#### DATA SUPPLIED ####
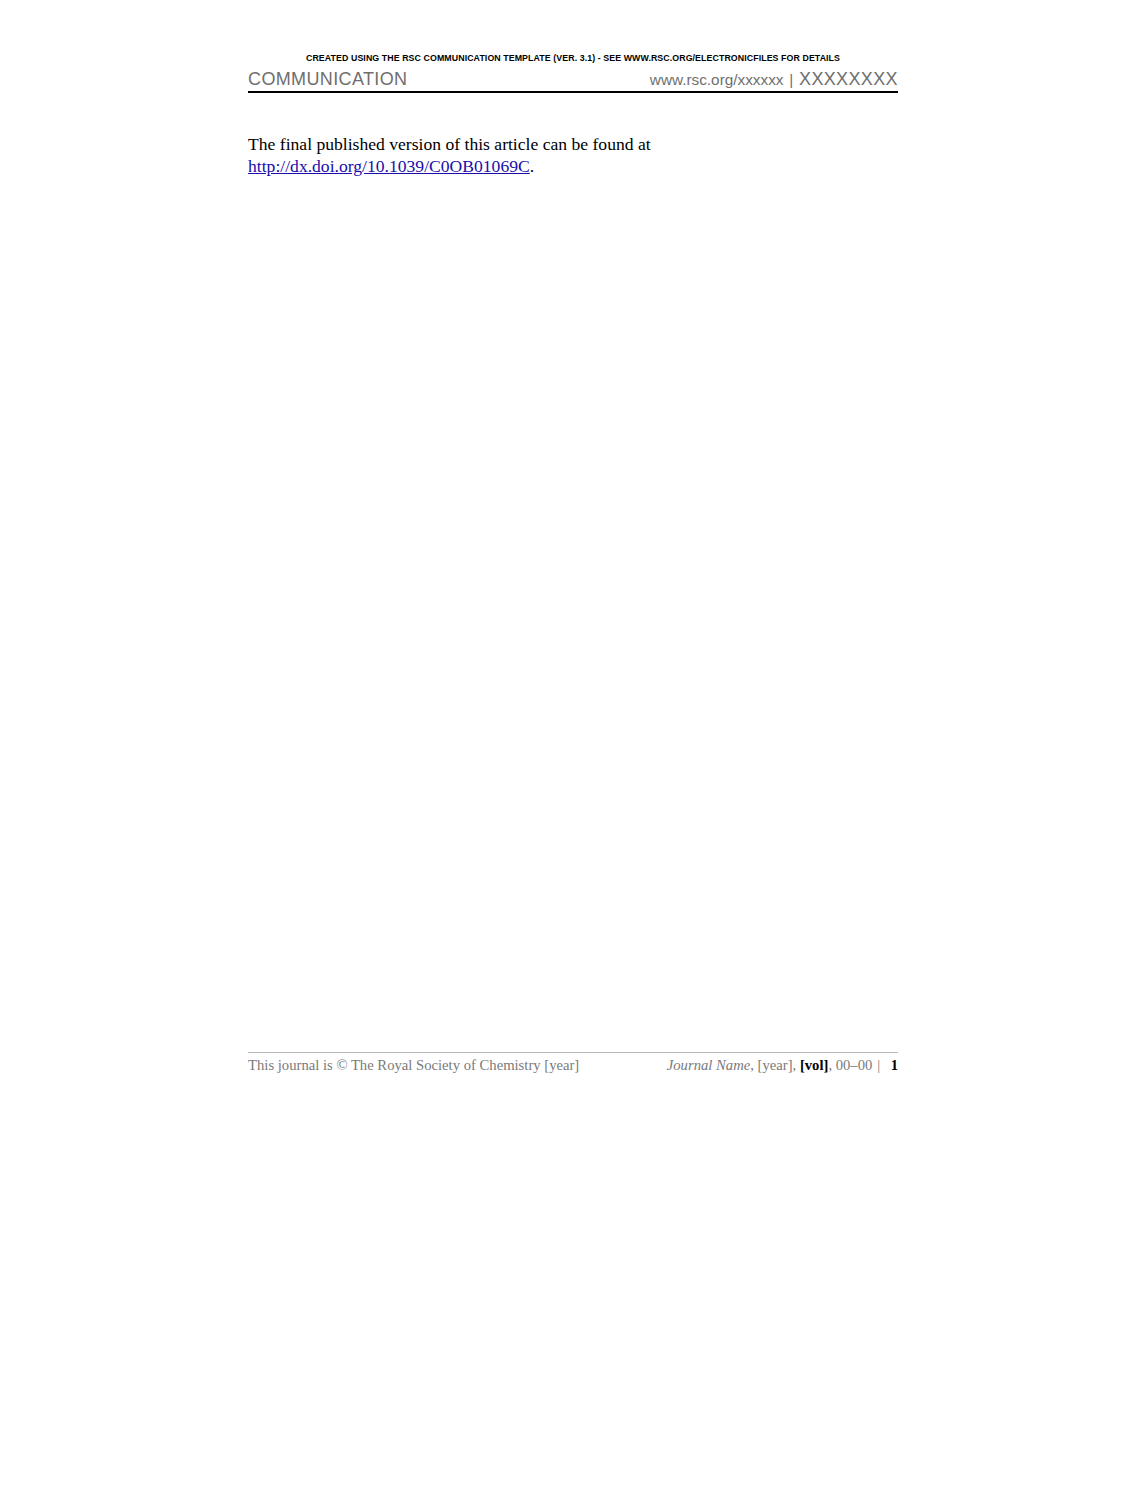CREATED USING THE RSC COMMUNICATION TEMPLATE (VER. 3.1) - SEE WWW.RSC.ORG/ELECTRONICFILES FOR DETAILS
COMMUNICATION
www.rsc.org/xxxxxx|XXXXXXXX
The final published version of this article can be found at http://dx.doi.org/10.1039/C0OB01069C.
This journal is © The Royal Society of Chemistry [year]
Journal Name, [year], [vol], 00–00|1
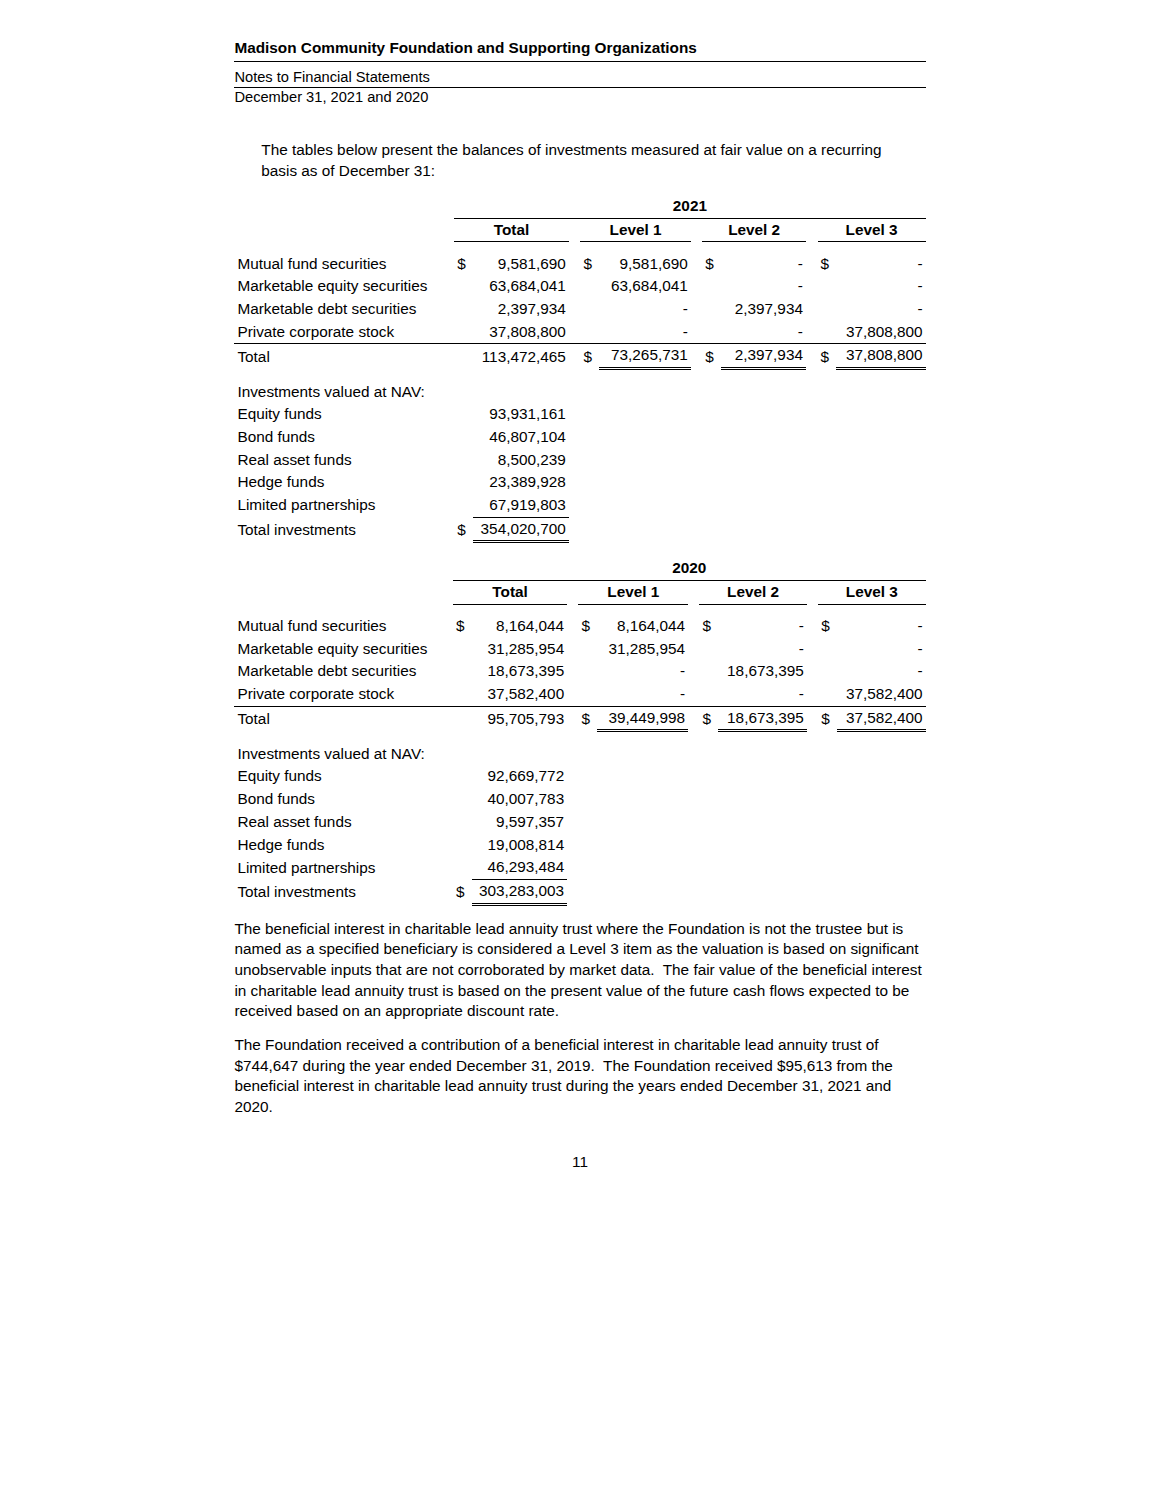Madison Community Foundation and Supporting Organizations
Notes to Financial Statements
December 31, 2021 and 2020
The tables below present the balances of investments measured at fair value on a recurring basis as of December 31:
| | 2021 |
| | Total | | Level 1 | | Level 2 | | Level 3 |
| Mutual fund securities | $ | 9,581,690 | | $ | 9,581,690 | | $ | - | | $ | - |
| Marketable equity securities | | 63,684,041 | | | 63,684,041 | | | - | | | - |
| Marketable debt securities | | 2,397,934 | | | - | | | 2,397,934 | | | - |
| Private corporate stock | | 37,808,800 | | | - | | | - | | | 37,808,800 |
| Total | | 113,472,465 | | $ | 73,265,731 | | $ | 2,397,934 | | $ | 37,808,800 |
| Investments valued at NAV: | |
| Equity funds | | 93,931,161 | |
| Bond funds | | 46,807,104 | |
| Real asset funds | | 8,500,239 | |
| Hedge funds | | 23,389,928 | |
| Limited partnerships | | 67,919,803 | |
| Total investments | $ | 354,020,700 | |
| | 2020 |
| | Total | | Level 1 | | Level 2 | | Level 3 |
| Mutual fund securities | $ | 8,164,044 | | $ | 8,164,044 | | $ | - | | $ | - |
| Marketable equity securities | | 31,285,954 | | | 31,285,954 | | | - | | | - |
| Marketable debt securities | | 18,673,395 | | | - | | | 18,673,395 | | | - |
| Private corporate stock | | 37,582,400 | | | - | | | - | | | 37,582,400 |
| Total | | 95,705,793 | | $ | 39,449,998 | | $ | 18,673,395 | | $ | 37,582,400 |
| Investments valued at NAV: | |
| Equity funds | | 92,669,772 | |
| Bond funds | | 40,007,783 | |
| Real asset funds | | 9,597,357 | |
| Hedge funds | | 19,008,814 | |
| Limited partnerships | | 46,293,484 | |
| Total investments | $ | 303,283,003 | |
The beneficial interest in charitable lead annuity trust where the Foundation is not the trustee but is named as a specified beneficiary is considered a Level 3 item as the valuation is based on significant unobservable inputs that are not corroborated by market data. The fair value of the beneficial interest in charitable lead annuity trust is based on the present value of the future cash flows expected to be received based on an appropriate discount rate.
The Foundation received a contribution of a beneficial interest in charitable lead annuity trust of $744,647 during the year ended December 31, 2019. The Foundation received $95,613 from the beneficial interest in charitable lead annuity trust during the years ended December 31, 2021 and 2020.
11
####
PROBLEM STATEMENT — Go through the material and tally every line where "debt" appears. The number is the whole answer.

PROBLEM SOLUTION — 2